Many of the historic buildings in Intramuros have been rebuilt. Now tourists, touts and university students wander inside its black brick walls. Outside the closed concrete cathedral, touts, inexplicably dressed in lemon and lime lumberjack shirts, hassled me for a guided tour of the ruins. Taking a taxi drivers advice, I told them in Tagalog: “sori po“, it worked better than the more direct “No, thank you,” and the downright offensive “Bugger off.”
The young students gave the streets some colour and rawness. Flip-flopping outside one college, I even got nanpa-ed, chatted up by a curious student in a white dress. Well, I think she was chatting me up, she did not ask me: “Do you come here often?” Whatever the case the flirtation soon ended, onlookers` excited shouts of “boyfriend” transformed her friendly countenance into one of fear and panicked embarrassment. She ran off.
After a canteen lunch of tasty bangus langanisa, milkfish sausages, I flip-flopped over the Pasig river to the crowded, windy streets of Chinatown. Jewellery, tea and medicine displays filled open-fronted shops, but nobody seemed interested in looking at them, least of all me. In fact, I forgot why I had wanted to go to Chinatown. It did not seem to matter. The journey was better than the destination.
Sidestepping foot traffic on the busy pavement, I stopped at a bakery for coffee and 2 sweet buns – all for just 20 pesos. A fat kid in a white singlet was sitting behind the counter reading out loud from an English picture book. His Mum leant over him to correct his pronunciation. He probably gets an Eccles cake for every good grade. Lucky sod.
A Light Rail ride, elevated on concrete stilts, took me over to Quezon in the suburbs. Through the train window I had panoramic views of the corugated city – kids walking along train tracks, buildings half-demolished or half-built and washing lines loaded with garish t-shirts.
Again the journey beat the destination: the Quezon station district was bleak and disorienting, and a brief search failed to unearth anything even approaching a Chelsea bun.
With darkness approaching, I rushed to catch a train to the business district in Makati. I need not have bothered. Makati was dull and oppressive, like west Shinjuku – the ground darkened with the menacing shadows of skyscrapers and not a flip-flop to be seen.

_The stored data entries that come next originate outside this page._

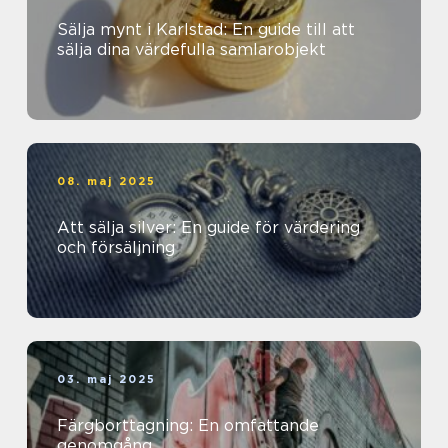
Sälja mynt i Karlstad: En guide till att
sälja dina värdefulla samlarobjekt
08. maj 2025
Att sälja silver: En guide för värdering
och försäljning
03. maj 2025
Färgborttagning: En omfattande
genomgång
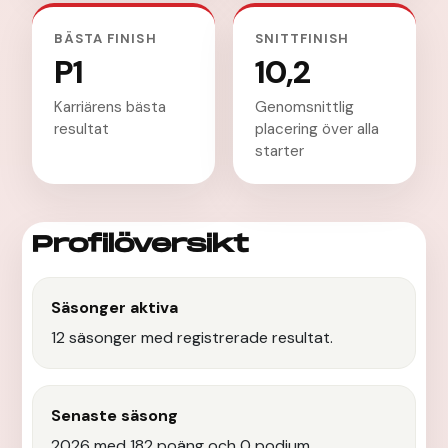
BÄSTA FINISH
SNITTFINISH
P1
10,2
Karriärens bästa
Genomsnittlig
resultat
placering över alla
starter
Profilöversikt
Säsonger aktiva
12 säsonger med registrerade resultat.
Senaste säsong
2026 med 182 poäng och 0 podium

I escaped Makati by bus. A manic conductor enlivened the ride, furiously busy, he raced up and down the aisle letting passengers on and off, touting tickets to passers-by, and shouting out commands to the driver. The ride was fun but I had to get off – it was going the wrong way.
The PNR Commuter Express line – it looked the perfect way to finish the day and return to my hostel in Malate. At 10 pesos, a journey is 10 times cheaper than London or Tokyo. To compensate for this, trains are filled with 10 times as many passengers.

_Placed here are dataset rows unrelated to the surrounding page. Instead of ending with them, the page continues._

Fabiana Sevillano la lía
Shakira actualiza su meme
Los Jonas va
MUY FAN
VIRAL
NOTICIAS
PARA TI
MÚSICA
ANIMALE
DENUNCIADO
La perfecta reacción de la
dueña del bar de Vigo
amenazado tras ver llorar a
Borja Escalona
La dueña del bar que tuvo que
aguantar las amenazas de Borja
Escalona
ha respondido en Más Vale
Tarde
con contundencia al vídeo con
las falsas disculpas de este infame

Unlike in Tokyo, no officials are around to organise the ensuing chaos; the chaos seems quite happy organising itself. There were no queuing lines, and no waiting for passengers to get out before you try to get in. The instant the doors slid open, the scrum drives forward, we were like sweaty sardines trying to squeeze into a tin.
At least the crush was good-humoured. One bloke hanging out the door, barely in the carriage himself, persuaded a few lingering passengers on the platform to pile in; he then asked a couple of men to move so the two women in the carriage could get a seat.
The ride was a memorable experience, but I was pleased to get off, even if it was at an unfamiliar spot. It is better to arrive lost than stay squashed in a sardine tin. A taxi took me back to Malate. Compared to the cramped PNR ride, the taxi`s spacious back seat made me feel like an over-indulged returning conqueror – returning to the wrong town.